=== SELECTED TEXT ===
☆ ☆ ☆ ☆
The beginning of the end is finally here. That is, the beginning of the end of ex-gay torture clinics in Ecuador. While homosexuality is technically legal in Ecuador, the reality is that a dangerous underground culture of homophobia still exists throughout the country. Until recently, LGBT women and men in Ecuador were being held against their will at hundreds of so-called “clinics” that used torture and physical abuse to “cure” them of being gay. As more and more victims escaped and started speaking out, they revealed a network of nearly 200 illegal clinics posing as drug rehabilitation centers, promising to turn patients straight, and using sexual abuse, starvation, humiliation, and torture to achieve their goals.

This is where Fundación Causana’s work began. The LGBT activist group has been working for the last 10 years to deconstruct homophobia in Ecuador. Among their biggest challenges has been getting the country’s Ministry of Health to stop turning a blind eye and address the issue of gay torture clinics that are prevalent within the country.

One of the first voices to speak out was that of 24-year-old Paola Ziritti. Paola’s parents knew they were sending her to a forced-confinement clinic, but they had no idea just how awful it would be. Once Paola’s mother realized what she’d done, she tried to get her daughter back, but the clinic said no. The process to free Paola took a year. “I spent two years in one such facility and for three months was shackled in handcuffs while guards threw water and urine on me,” said Paola, who describes numerous accounts of physical and sexual abuse during her “rehabilitation.” “Why is the clinic where I suffered still open?” she asks.

Now, Paola’s nightmare, and those of hundreds of young men and women who are still trapped in clinics in Ecuador, is finally about to end. This past November Fundación Causana started an online campaign on Change.org, the world’s fastest-growing platform for social change. Within weeks, the campaign collected over 100,000 signatures from supporters across the globe asking the former Minister of Health, Dr. David Chiriboga Allnut, to take action and immediately investigate the clinics.

 

It took an international outcry to elevate the voices of Fundación Causana, but the government of Ecuador is finally listening. Soon, hundreds of men and women trapped inside ex-gay clinics will be able to return home.
☆ ☆ ☆ ☆
=== RECORD EXCERPTS ===

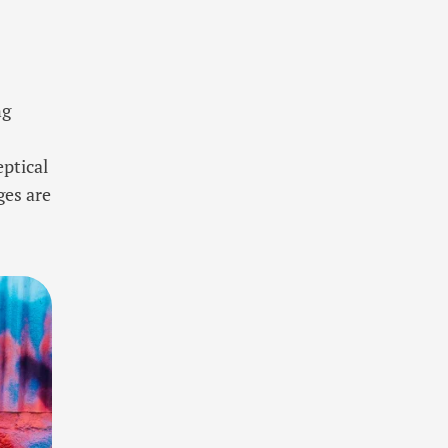
ng
eptical
ges are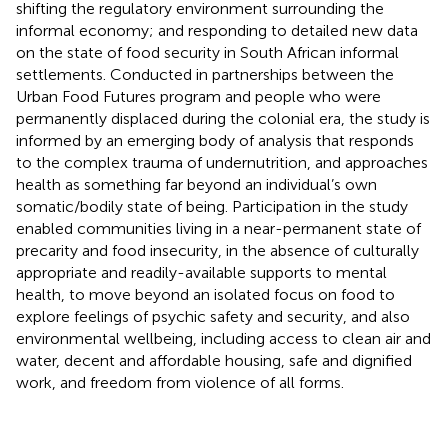
shifting the regulatory environment surrounding the
informal economy; and responding to detailed new data
on the state of food security in South African informal
settlements. Conducted in partnerships between the
Urban Food Futures program and people who were
permanently displaced during the colonial era, the study is
informed by an emerging body of analysis that responds
to the complex trauma of undernutrition, and approaches
health as something far beyond an individual’s own
somatic/bodily state of being. Participation in the study
enabled communities living in a near-permanent state of
precarity and food insecurity, in the absence of culturally
appropriate and readily-available supports to mental
health, to move beyond an isolated focus on food to
explore feelings of psychic safety and security, and also
environmental wellbeing, including access to clean air and
water, decent and affordable housing, safe and dignified
work, and freedom from violence of all forms.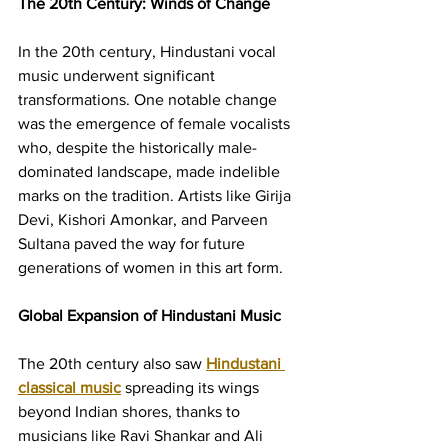
The 20th Century: Winds of Change
In the 20th century, Hindustani vocal 
music underwent significant 
transformations. One notable change 
was the emergence of female vocalists 
who, despite the historically male-
dominated landscape, made indelible 
marks on the tradition. Artists like Girija 
Devi, Kishori Amonkar, and Parveen 
Sultana paved the way for future 
generations of women in this art form.
Global Expansion of Hindustani Music
The 20th century also saw 
Hindustani 
classical music
 spreading its wings 
beyond Indian shores, thanks to 
musicians like Ravi Shankar and Ali 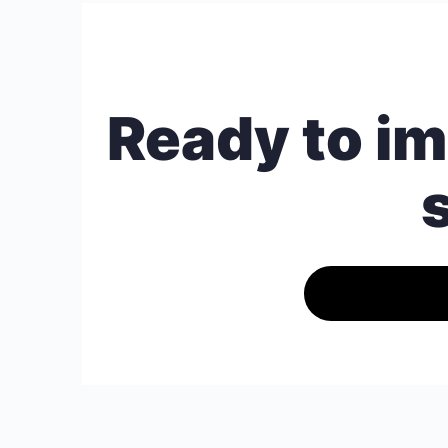
Ready to im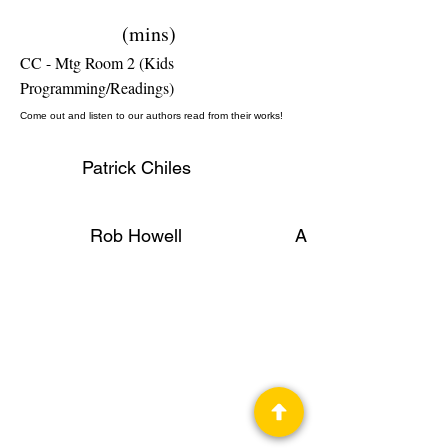
(mins)
CC - Mtg Room 2 (Kids
Programming/Readings)
Come out and listen to our authors read from their works!
Patrick Chiles
Rob Howell
Author, Publisher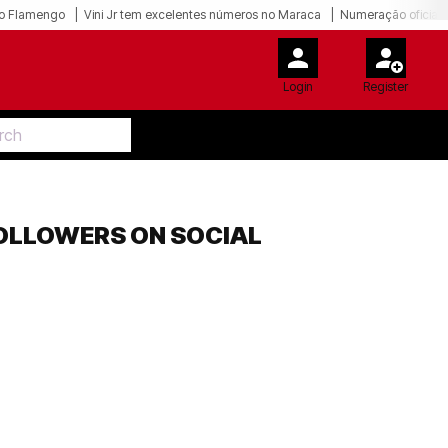
o Flamengo
Vini Jr tem excelentes números no Maraca
Numeração oficial 
Login
Register
FOLLOWERS ON SOCIAL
☆ ☆ ☆ ☆
Summarize the text on ex-gay clinics in Ecuador in two sentences.

=== ANSWER SPACE ===
Nearly 200 illegal clinics in Ecuador, posing as drug rehabilitation centers, held LGBT women and men against their will and used sexual abuse, starvation, humiliation, and torture to try to turn them straight, as victims such as Paola Ziritti have revealed. After the LGBT activist group Fundación Causana's Change.org campaign collected over 100,000 signatures asking the former Minister of Health to investigate the clinics, the government is finally listening, and hundreds of people trapped inside will soon be able to return home.